Anyone But Karzai?

The recent Newsweek cover story "Obama's Vietnam" was full of trite analogies. There is no more reason to think that the war in Afghanistan will be "another Vietnam" than there was to think that Iraq would be "another Vietnam," as so many people once claimed.

But Newsweek's editors may have performed a public service by bringing up one of the biggest mistakes the United States made in Vietnam: backing the overthrow of Ngo Dinh Diem, the president of South Vietnam, in 1963. President John F. Kennedy and his aides thought Diem was a divisive, ineffective leader, and they feared that the war could never succeed with him in power. It turned out, though, that Diem's successors were even worse and that his overthrow set off a long period of instability that handicapped U.S. war efforts.

Why is this relevant today? Because senior U.S. officials increasingly blame our woes in Afghanistan on that country's leader, Hamid Karzai. The trend was already evident last February, when then-Sen. Joe Biden walked out of a dinner with the Afghan president in Kabul. Yesterday, the new director of national intelligence, Dennis Blair, condemned "Kabul's inability to build effective, honest and loyal . . . institutions." More and more, senior administration officials signal that they want to replace Karzai.

(Using the information)
1. Answer these questions from the passage on Karzai:
(a) Which magazine ran the cover story "Obama's Vietnam"?
(b) Which South Vietnamese president did the United States back the overthrow of in 1963?
(c) Who walked out of a dinner with the Afghan president in Kabul last February?
2. Carry on the passage on Karzai, starting after its final sentence.
The records were taken from a different source.

Stored entries:
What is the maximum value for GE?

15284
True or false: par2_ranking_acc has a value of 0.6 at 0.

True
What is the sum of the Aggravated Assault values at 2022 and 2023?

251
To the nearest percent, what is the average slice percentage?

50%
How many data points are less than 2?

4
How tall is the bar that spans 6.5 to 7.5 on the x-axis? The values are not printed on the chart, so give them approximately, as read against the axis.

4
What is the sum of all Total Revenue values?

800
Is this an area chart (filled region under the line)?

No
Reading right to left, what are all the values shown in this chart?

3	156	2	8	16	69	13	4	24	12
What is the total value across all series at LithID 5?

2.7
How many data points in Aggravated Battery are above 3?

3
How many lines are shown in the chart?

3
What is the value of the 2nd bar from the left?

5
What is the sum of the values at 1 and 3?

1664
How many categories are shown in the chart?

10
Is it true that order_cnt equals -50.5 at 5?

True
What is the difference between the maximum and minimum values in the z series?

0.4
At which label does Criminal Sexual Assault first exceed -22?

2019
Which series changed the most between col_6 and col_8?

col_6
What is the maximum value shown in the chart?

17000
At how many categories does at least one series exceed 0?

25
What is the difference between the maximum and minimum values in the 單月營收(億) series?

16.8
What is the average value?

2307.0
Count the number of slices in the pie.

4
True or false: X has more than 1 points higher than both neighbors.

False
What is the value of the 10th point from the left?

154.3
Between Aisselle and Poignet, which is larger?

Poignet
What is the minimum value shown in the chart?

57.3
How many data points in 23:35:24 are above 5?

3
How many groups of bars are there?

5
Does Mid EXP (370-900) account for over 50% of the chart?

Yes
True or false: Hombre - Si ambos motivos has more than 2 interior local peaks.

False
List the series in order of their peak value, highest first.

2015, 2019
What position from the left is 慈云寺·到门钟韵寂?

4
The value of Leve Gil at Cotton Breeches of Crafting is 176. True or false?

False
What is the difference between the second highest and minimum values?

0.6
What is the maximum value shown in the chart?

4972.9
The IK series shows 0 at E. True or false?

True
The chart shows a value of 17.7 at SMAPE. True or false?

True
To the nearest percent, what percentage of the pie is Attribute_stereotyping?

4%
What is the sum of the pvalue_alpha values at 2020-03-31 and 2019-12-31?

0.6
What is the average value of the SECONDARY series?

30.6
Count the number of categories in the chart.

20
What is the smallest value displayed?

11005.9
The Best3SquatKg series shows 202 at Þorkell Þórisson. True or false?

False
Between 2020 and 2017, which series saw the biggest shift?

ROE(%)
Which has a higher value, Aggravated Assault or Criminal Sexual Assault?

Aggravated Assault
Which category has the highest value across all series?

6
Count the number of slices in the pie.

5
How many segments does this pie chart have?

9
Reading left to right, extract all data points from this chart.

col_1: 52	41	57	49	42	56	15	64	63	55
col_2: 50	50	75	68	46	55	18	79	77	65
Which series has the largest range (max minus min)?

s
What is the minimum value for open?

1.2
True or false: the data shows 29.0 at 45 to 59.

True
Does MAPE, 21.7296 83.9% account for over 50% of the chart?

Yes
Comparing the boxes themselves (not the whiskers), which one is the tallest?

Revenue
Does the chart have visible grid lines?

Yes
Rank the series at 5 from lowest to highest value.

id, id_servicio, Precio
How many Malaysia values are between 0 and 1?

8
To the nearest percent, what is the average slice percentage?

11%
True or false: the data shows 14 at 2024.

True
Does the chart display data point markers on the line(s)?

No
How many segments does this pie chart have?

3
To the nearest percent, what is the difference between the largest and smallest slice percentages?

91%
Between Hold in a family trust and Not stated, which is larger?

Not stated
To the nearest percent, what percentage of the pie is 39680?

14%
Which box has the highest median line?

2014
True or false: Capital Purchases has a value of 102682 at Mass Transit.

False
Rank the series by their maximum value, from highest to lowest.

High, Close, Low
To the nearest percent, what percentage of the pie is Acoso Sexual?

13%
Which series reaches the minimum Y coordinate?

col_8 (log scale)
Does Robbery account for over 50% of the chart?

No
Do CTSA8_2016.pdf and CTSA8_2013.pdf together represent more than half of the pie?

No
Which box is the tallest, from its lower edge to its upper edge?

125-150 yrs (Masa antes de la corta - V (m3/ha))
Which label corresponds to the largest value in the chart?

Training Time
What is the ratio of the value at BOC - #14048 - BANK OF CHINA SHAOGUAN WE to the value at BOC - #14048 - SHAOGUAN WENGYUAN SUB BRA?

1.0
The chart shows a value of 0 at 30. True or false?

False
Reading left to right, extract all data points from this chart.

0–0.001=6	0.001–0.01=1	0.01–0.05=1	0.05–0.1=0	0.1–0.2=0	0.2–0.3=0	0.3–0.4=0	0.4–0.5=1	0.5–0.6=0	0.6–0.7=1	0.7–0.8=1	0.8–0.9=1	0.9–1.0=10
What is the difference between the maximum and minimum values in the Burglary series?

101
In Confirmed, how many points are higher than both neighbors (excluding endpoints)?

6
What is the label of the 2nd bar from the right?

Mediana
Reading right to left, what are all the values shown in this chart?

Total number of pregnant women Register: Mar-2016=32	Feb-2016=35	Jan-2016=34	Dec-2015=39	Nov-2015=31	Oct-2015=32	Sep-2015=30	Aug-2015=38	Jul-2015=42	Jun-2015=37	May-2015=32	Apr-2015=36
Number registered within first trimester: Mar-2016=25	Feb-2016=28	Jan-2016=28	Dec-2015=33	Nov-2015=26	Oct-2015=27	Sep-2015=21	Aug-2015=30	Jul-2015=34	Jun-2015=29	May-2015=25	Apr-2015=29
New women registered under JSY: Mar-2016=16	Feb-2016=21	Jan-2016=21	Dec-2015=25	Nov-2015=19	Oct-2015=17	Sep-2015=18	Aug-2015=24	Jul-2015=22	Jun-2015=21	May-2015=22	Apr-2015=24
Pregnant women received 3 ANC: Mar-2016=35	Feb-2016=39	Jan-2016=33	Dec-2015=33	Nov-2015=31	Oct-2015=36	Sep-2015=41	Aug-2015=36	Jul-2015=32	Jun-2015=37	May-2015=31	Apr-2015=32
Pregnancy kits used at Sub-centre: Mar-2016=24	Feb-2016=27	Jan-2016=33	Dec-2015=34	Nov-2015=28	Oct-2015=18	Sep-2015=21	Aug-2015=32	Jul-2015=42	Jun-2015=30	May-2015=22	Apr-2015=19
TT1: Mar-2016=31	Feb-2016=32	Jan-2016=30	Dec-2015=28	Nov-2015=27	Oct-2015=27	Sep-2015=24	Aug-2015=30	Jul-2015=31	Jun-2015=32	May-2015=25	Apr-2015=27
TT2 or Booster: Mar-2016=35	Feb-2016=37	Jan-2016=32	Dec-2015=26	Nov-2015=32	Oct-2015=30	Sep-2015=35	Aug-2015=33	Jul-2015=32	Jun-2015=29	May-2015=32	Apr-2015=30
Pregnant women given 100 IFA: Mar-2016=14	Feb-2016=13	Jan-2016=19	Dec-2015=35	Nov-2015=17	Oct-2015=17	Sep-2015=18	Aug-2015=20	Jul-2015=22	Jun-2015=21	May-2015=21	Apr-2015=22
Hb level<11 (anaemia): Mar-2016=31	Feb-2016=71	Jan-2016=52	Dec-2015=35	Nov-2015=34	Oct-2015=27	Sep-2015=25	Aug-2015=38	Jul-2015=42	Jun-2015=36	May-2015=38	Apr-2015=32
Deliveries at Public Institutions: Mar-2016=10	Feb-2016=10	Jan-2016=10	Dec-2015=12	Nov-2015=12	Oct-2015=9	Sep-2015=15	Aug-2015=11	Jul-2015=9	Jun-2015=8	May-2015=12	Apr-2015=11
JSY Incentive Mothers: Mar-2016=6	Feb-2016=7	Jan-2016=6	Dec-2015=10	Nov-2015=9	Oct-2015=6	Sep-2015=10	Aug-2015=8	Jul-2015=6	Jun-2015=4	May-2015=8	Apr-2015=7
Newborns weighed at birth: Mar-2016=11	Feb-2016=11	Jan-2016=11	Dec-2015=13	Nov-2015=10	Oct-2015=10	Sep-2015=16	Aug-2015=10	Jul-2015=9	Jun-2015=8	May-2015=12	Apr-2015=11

(Your responses)
1.
(a) Newsweek
(b) Ngo Dinh Diem
(c) Then-Sen. Joe Biden

2.
Such talk takes me back to January 2008, when, during a visit to Iraq, all the discussion I heard among Iraqi politicos and U.S. officials was about whether to push out Prime Minister Nouri al-Maliki. The consensus seemed to be that Maliki was a weak leader and scheming sectarian who was more interested in serving his Iranian "masters" than the people of Iraq. The only disagreement was over who should take his place. The inability of various political parties to agree on a successor was pretty much all that kept him from being ousted.

Just a few months later, Maliki acted against all expectations by rushing troops down to Basra to take on fighters led by Moqtada al-Sadr, to whom he was supposedly beholden. The success of that campaign then encouraged him to clear the Sadrists out of the eastern Baghdad district known as Sadr City. With those actions, Maliki dispelled the impression of weakness and earned newfound popularity with ordinary Iraqis, who rewarded his party with a strong showing in the recent provincial elections. Today, just a year from the low point, the concern is that Maliki may be growing too strong.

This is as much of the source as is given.